After dancing in the Cirque du Soleil production LOVE from 2006 to 2008 and working with the choreographers Dave St-Pierre, Margie Gillis, and Daniel Ezralow, she created her first solo dance piece [SLIK] with Pilottanzt in 2008.
She completed a Bachelor’s degree in the programme space&designstrategies at the University of Arts Linz and was awarded the Austrian State Prize for Design at a group exhibition. She completed her studies in time-based media with a Master of Arts. In her contemporary works, she made herself available as a test subject to various choreographers such as Anne Juren, Benoît Lachambre, Astrid Endruweit & Michael Laub, Oleg Soulimenko, Hubert Lepka from lawine torren, the cabaret artist Dirk Stermann, and the filmmaker Arash T. Riahi, each for ten minutes.
She developed a dance notation for musicians and worked with the composer Bernhard Lang on the performance piece Moving Architecture, which is based on the architecture of the Austrian Cultural Forum New York and was premiered there. She is currently further developing this transfer of composition models into moving art forms with the series Compositional transfer inbodied.
Later, she founded her second dance company SILK Fluegge parallel to SILK Cie., with the intention of developing dance and performance productions as an experimental field for different disciplines. In 2021, she opened KLISCOPE, a former chapel that was turned into a creative space for new experiments and visions.

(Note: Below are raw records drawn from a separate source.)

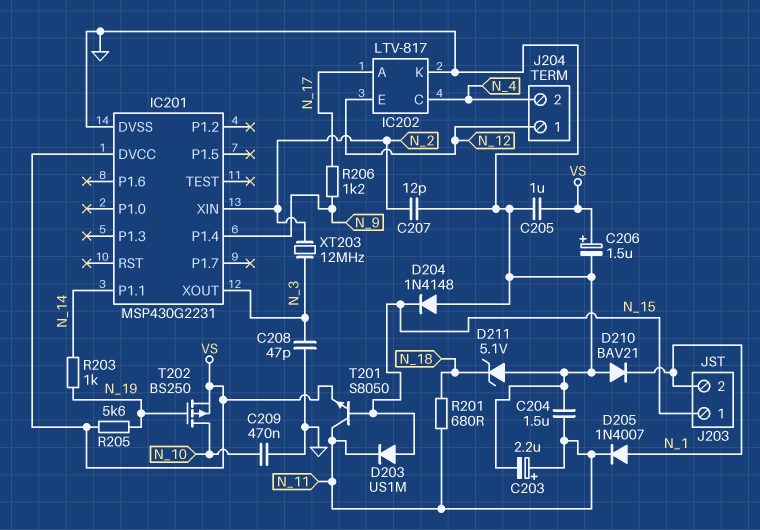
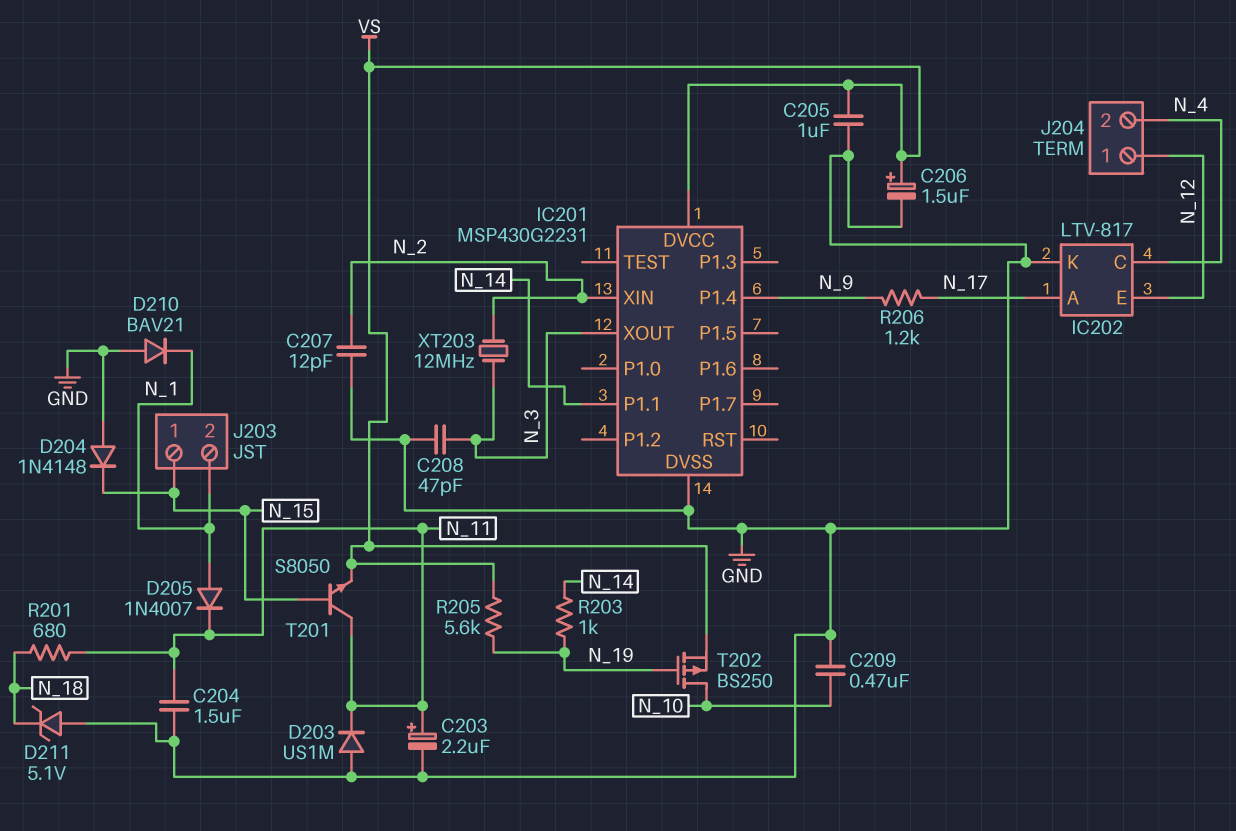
D203: diode US1M (A N_15, K N_11) -> diode US1M (A GND, K N_11)

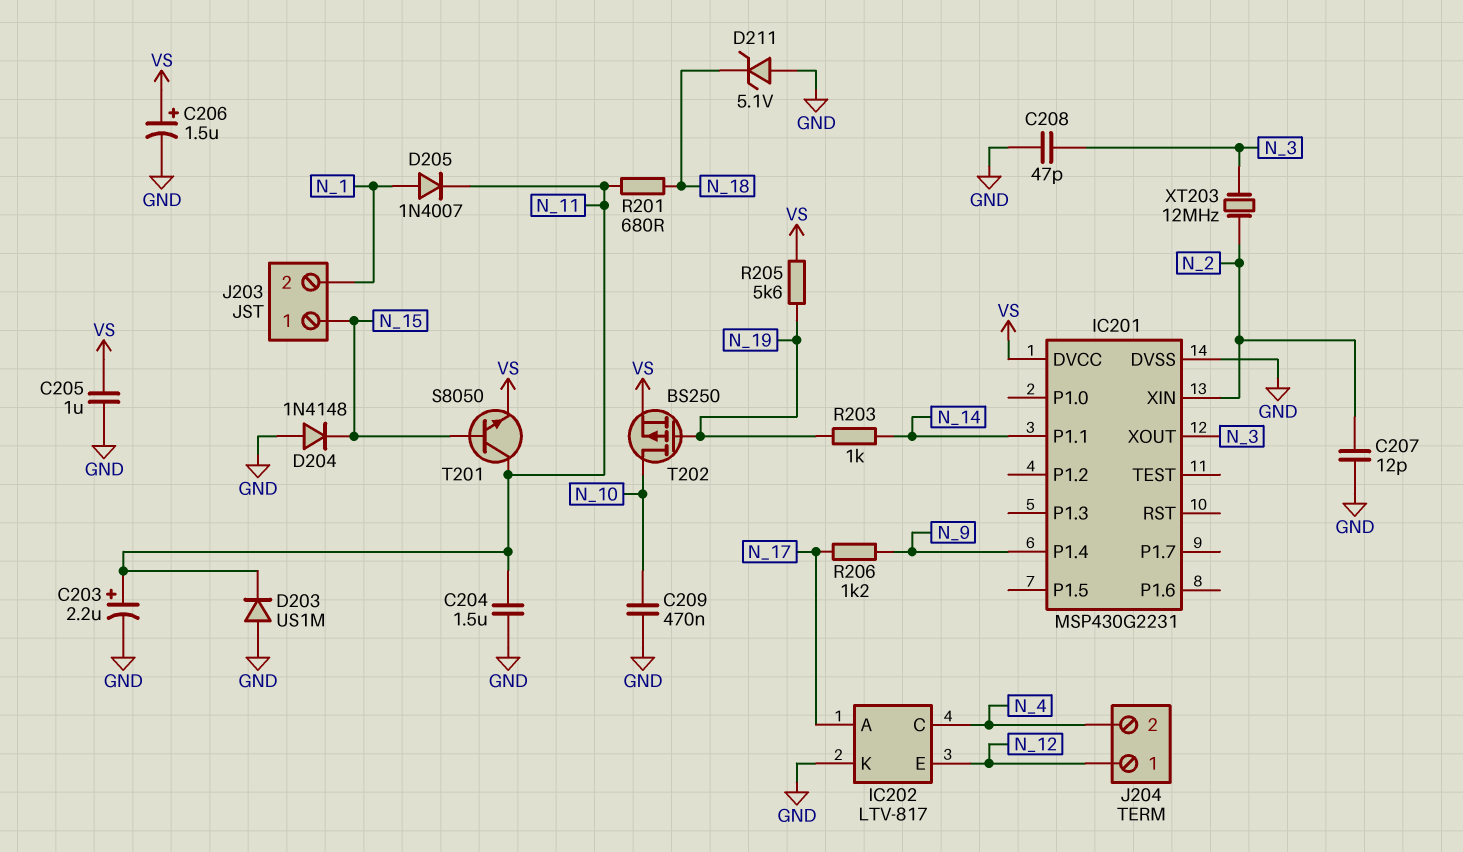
D210: diode BAV21 (A GND, K N_1) -> none

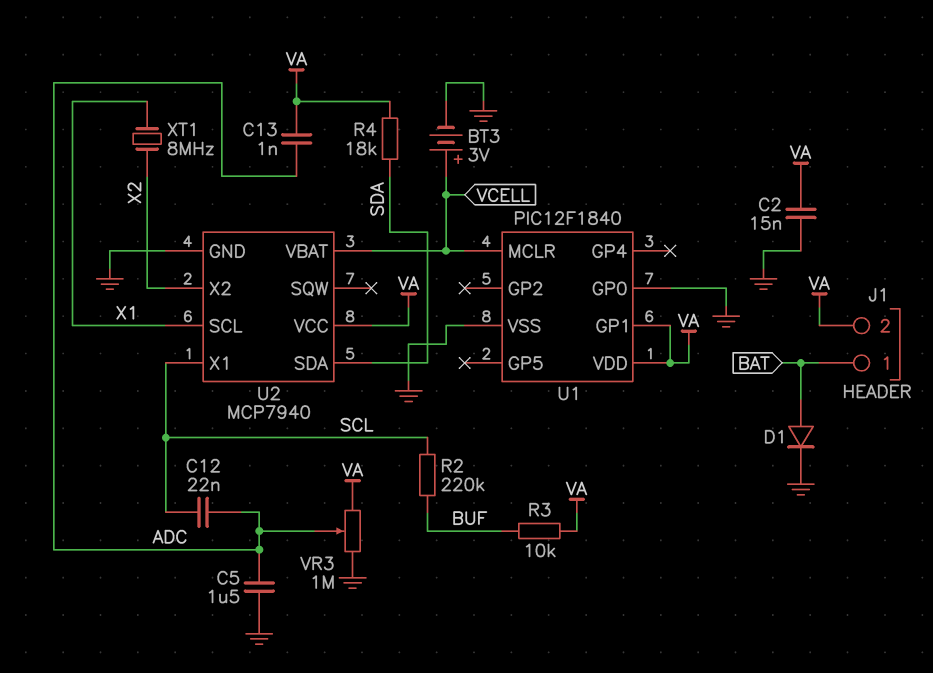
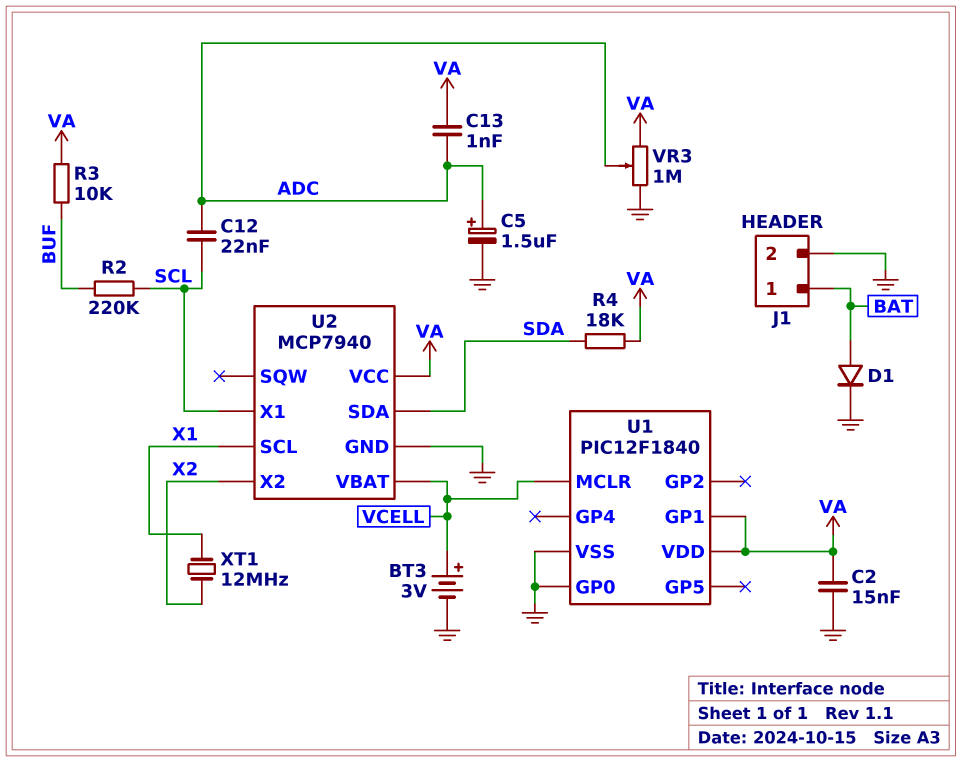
C5: 1.5uF (ADC, GND) -> 1.5uF (plus ADC, minus GND)
J1 pin 2: VA -> GND
XT1: 8MHz (X1, X2) -> 12MHz (X1, X2)

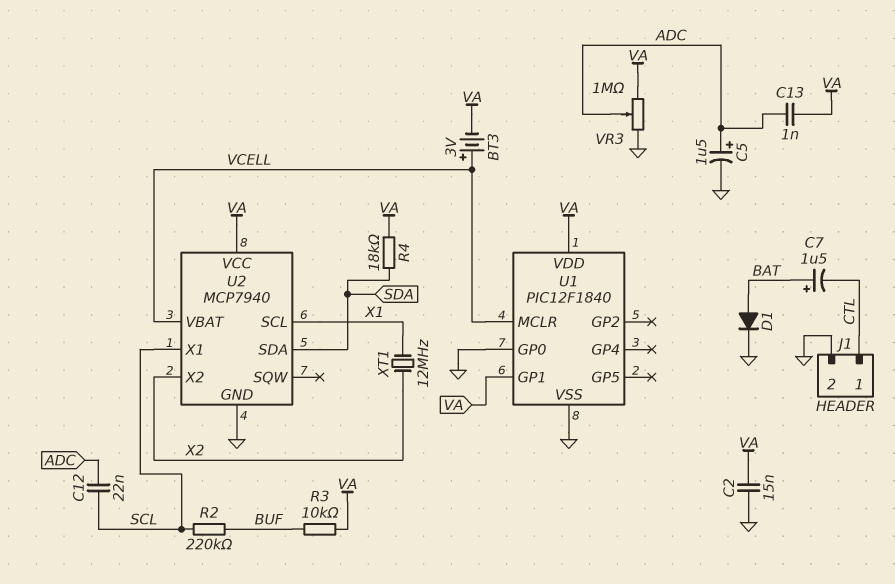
BT3: 3V (plus VCELL, minus GND) -> 3V (plus VCELL, minus VA)
C7: none -> 1.5uF (plus BAT, minus CTL)
J1 pin 1: BAT -> CTL

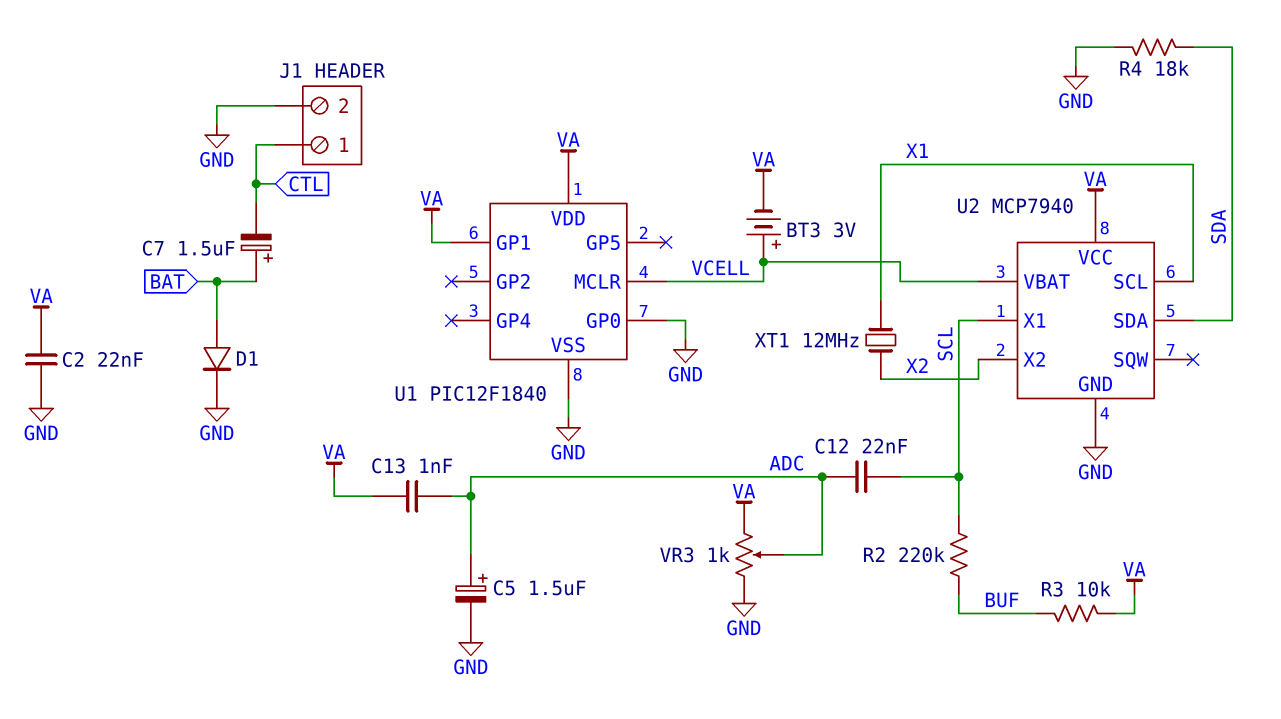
C2: 15nF (GND, VA) -> 22nF (GND, VA)
R4: 18k (SDA, VA) -> 18k (GND, SDA)
VR3: 1M (GND, VA, wiper ADC) -> 1k (GND, VA, wiper ADC)

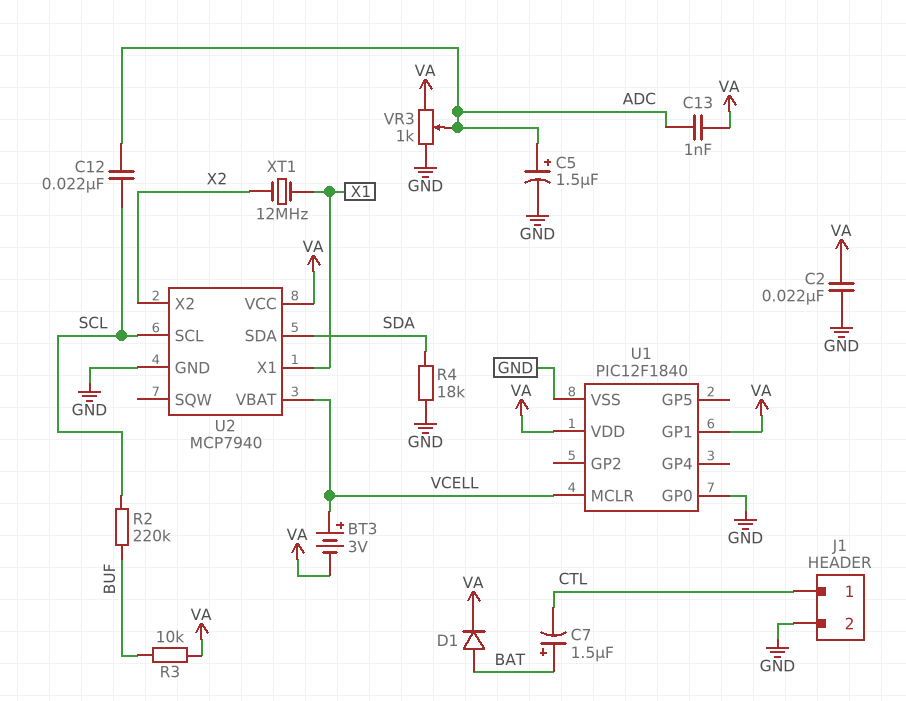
D1: diode (A BAT, K GND) -> diode (A BAT, K VA)
U2 pin SCL: X1 -> SCL
U2 pin X1: SCL -> X1

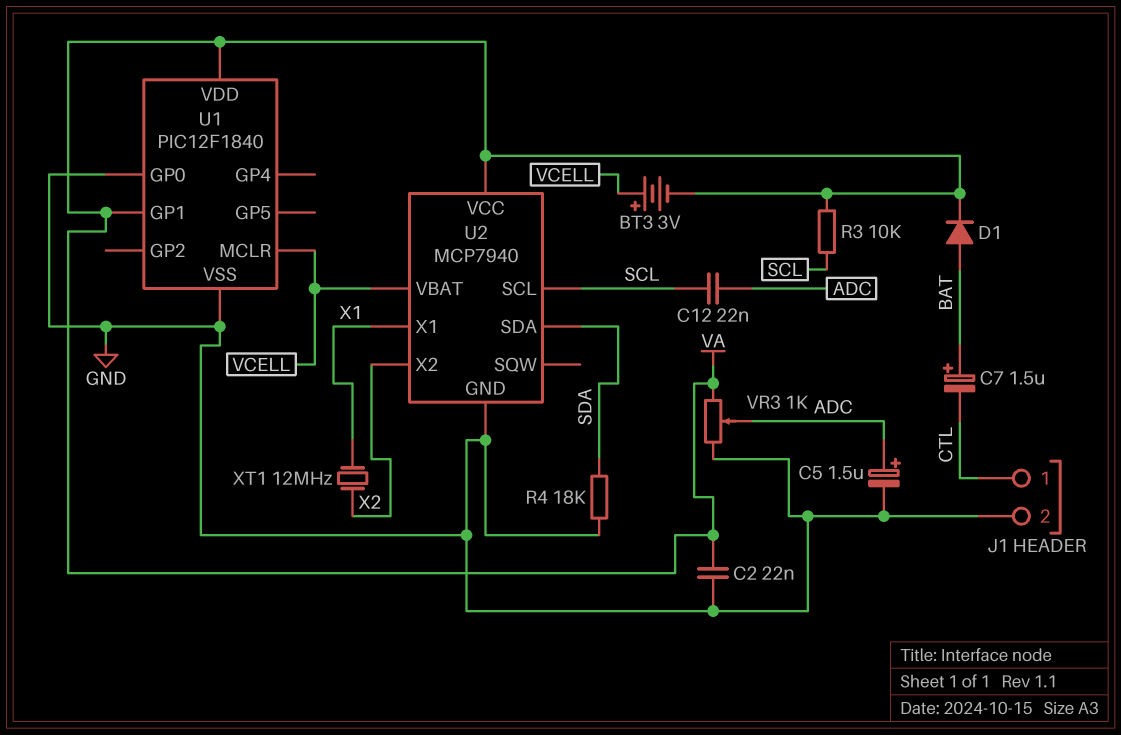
C13: 1nF (ADC, VA) -> none
R2: 220k (BUF, SCL) -> none
R3: 10k (BUF, VA) -> 10k (SCL, VA)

She is currently a PhD candidate at the University of Art and Design Linz in exchange with Deakin University of Melbourne, Coventry University, and Johannes Kepler University on the topic of robotics and performance in the context of media art and AI; her focus is on the transfer of meaning to moving bodies. Since 2018, she has been working with robotics in cooperation with ARS Electronica and Creative Robotics.